With the development in server virtualization and cloud computing, there has been a demand for information processing devices installable with a large-capacity memory. In many of the information processing devices of recent years, in order to increase the memory capacity, slots are provided for installing a large number of dual inline memory modules (DIMMs). There are some information processing devices in which as many as 48 DIMMs can be installed on a single system board.
In an information processing device having a large number of DIMM slots, the DIMMs are installed in predetermined slots according to a DIMM installation candidate pattern, in which whether or not installation is possible is defined on a slot-by-slot basis. Depending on the combinations of the number of central processing units (CPUs), DIMM types, and DIMM operation modes in an information processing device; there are a number of DIMM installation candidate patterns available.
At the time of installing DIMMs in a decided pattern, following issues may arise.

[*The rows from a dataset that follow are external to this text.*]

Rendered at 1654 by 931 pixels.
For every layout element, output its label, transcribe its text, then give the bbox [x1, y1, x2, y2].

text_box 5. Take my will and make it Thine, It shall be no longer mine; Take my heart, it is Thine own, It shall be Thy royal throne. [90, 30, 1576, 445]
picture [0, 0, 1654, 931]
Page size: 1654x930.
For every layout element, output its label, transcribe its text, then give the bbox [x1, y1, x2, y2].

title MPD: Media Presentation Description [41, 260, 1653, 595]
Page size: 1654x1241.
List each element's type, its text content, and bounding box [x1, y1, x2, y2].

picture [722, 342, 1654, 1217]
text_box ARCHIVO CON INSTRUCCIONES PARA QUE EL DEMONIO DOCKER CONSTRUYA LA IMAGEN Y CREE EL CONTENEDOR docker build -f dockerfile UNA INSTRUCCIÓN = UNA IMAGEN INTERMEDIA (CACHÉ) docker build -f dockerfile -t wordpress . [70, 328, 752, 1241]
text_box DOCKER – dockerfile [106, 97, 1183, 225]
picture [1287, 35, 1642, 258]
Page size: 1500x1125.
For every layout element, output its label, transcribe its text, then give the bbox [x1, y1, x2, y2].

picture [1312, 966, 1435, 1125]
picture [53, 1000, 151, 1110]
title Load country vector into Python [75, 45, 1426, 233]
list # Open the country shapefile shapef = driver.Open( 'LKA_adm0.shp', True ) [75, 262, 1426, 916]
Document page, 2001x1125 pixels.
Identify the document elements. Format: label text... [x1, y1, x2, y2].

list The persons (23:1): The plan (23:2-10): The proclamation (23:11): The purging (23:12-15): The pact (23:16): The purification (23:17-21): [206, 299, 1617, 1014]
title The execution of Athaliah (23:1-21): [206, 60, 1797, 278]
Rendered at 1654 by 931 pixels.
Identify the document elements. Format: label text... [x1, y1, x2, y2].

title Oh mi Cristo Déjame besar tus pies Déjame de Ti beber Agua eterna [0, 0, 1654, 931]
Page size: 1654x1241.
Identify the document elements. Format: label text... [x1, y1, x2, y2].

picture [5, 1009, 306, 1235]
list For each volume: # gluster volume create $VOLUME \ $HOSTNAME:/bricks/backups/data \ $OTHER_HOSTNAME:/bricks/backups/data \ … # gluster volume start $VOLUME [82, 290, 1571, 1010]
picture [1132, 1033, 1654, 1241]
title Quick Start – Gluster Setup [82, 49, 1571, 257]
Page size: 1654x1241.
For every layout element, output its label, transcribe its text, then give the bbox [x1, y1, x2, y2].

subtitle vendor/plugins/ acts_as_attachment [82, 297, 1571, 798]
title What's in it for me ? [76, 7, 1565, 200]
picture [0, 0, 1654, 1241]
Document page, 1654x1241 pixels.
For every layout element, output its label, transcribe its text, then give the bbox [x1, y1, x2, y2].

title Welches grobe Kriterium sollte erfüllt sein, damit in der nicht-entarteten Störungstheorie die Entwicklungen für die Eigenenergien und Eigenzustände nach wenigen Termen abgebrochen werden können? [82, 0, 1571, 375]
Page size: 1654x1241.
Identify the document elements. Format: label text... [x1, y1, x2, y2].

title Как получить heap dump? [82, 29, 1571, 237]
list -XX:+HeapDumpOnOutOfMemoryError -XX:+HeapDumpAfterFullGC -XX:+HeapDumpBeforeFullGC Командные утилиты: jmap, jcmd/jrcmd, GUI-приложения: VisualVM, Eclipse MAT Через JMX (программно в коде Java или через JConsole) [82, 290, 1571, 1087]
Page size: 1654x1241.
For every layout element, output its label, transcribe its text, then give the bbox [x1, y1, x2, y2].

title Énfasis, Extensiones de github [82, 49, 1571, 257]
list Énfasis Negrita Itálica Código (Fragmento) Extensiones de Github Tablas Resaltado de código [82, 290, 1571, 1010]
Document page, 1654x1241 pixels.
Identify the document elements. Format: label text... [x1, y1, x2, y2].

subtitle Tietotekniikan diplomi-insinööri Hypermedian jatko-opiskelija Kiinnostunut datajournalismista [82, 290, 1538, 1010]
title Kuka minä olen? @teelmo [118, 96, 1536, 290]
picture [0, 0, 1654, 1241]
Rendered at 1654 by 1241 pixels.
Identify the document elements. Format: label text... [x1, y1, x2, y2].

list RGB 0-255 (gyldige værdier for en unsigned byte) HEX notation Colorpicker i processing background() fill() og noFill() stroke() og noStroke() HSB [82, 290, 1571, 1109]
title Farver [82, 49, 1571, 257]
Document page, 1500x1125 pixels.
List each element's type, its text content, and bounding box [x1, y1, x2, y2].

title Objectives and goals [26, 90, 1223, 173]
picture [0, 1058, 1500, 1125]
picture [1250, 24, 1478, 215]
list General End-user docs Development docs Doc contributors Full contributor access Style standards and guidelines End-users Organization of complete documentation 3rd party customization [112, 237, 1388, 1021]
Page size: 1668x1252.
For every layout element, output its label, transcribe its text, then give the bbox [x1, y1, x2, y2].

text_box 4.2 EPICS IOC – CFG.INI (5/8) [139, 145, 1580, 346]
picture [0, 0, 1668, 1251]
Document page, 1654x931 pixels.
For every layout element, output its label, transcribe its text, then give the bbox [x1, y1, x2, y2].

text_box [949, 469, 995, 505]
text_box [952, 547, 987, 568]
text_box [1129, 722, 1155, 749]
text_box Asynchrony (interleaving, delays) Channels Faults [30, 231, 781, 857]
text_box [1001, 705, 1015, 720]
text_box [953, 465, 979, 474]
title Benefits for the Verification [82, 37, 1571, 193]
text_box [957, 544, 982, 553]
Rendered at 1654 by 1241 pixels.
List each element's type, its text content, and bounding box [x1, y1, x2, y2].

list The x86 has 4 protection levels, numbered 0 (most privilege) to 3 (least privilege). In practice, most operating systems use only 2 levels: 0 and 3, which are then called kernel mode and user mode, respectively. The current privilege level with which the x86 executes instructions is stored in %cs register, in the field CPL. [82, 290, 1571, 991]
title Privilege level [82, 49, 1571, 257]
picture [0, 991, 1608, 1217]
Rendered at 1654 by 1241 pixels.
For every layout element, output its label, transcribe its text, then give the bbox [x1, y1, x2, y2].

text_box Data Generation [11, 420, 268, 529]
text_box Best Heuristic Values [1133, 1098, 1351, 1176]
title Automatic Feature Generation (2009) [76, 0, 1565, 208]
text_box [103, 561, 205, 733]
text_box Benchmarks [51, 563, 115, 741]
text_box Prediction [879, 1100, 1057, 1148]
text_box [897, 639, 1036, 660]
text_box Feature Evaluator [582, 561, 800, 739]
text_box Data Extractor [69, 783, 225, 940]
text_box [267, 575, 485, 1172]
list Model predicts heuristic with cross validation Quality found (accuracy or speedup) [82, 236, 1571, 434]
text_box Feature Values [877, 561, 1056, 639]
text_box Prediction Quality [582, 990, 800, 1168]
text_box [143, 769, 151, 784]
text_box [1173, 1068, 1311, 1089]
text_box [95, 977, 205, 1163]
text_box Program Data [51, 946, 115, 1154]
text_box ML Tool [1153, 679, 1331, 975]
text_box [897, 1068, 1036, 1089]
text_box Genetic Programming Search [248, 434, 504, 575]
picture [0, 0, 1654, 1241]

Primarily, a DIMM may get installed in an incorrect slot position, which may lead to incorrect installation of a DIMM in a no-installation-allowed slot. If there is such incorrect installation of DIMMs, a power-on self-test (POST) processing unit of the information processing device may detect a defect during DIMM diagnosis and bring the information processing device to a halt. The POST represents a hardware diagnosis test performed when an information processing device is powered ON and when hardware resetting is performed. The test program for implementing the POST is recorded in a basic input/output system read only memory (BIOSROM). Immediately after powering ON the device, the test program is executed so that the POST is performed.
Secondly, it is also possible to think of a case of installation inadequacy in which DIMMs are not installed in some of the decided slots. That includes a scenario of forgetting the installation and a scenario in which incomplete DIMM installation leads to poor connection thereby resulting in the appearance of no installation. In an identical manner to the case of incorrect installation, in the case of installation inadequacy too, the POST processing unit of the information processing device may detect a defect during DIMM diagnosis and bring the information processing device to a halt.
Meanwhile, conventional technologies are available for obtaining DIMM-related information. For example, a conventional technology is known in which the information stored in a serial presence detect (SPD), which is mounted in each DIMM, is read using a dedicated hardware interface and a dedicated system program; and DIMM-related information is checked. Herein, the SPD represents a type of a ROM chip mounted in a DIMM, and is used to store DIMM specification information such as the capacity, the maximum clock count, and the signal type of the DIMM. The information processing device decides on a DIMM control program according to the information obtained from the SPDs.
Moreover, a conventional technology is known in which a service processor reads the setting of configuration information of a processor, a memory device, and an input-output device; and displays the state of each device.
Japanese Laid-open Patent Publication No. 2002-259227
Japanese Laid-open Patent Publication No. 2003-029998
In the conventional technology for reading information from SPDs, a defect in an SPD can be detected using an application specific integrated circuit (ASIC). However, it is difficult to detect non-insertion or erroneous insertion of DIMMs. In the conventional technology for reading the setting using a service processor, the information on the memory is obtained from SPDs, and it is difficult to detect non-insertion or erroneous insertion of DIMMs.
In this way, in the conventional technology, a defect attributed to erroneous insertion or non-insertion of DIMMs is difficult to detect before booting the device. For that reason, the operator boots the device without noticing such a defect, which leads to malfunctioning of the device followed by a system crash. When a device stops working, it is common practice to perform the following three steps in order to restore the system. To begin with, using the displayed malfunction notification as a clue, the factors causing the failure in the device are investigated. Then, if a factor could be identified, the operator eliminates that factor. Lastly, the operator reboots the device and restores the system. In this way, since it is difficult to detect a defect such as erroneous insertion or non-insertion of DIMMs before booting the device, it leads to stopping the device and rebooting the device. That results in an increase in the man-hours of the operator while building the system and operating and maintaining the memory.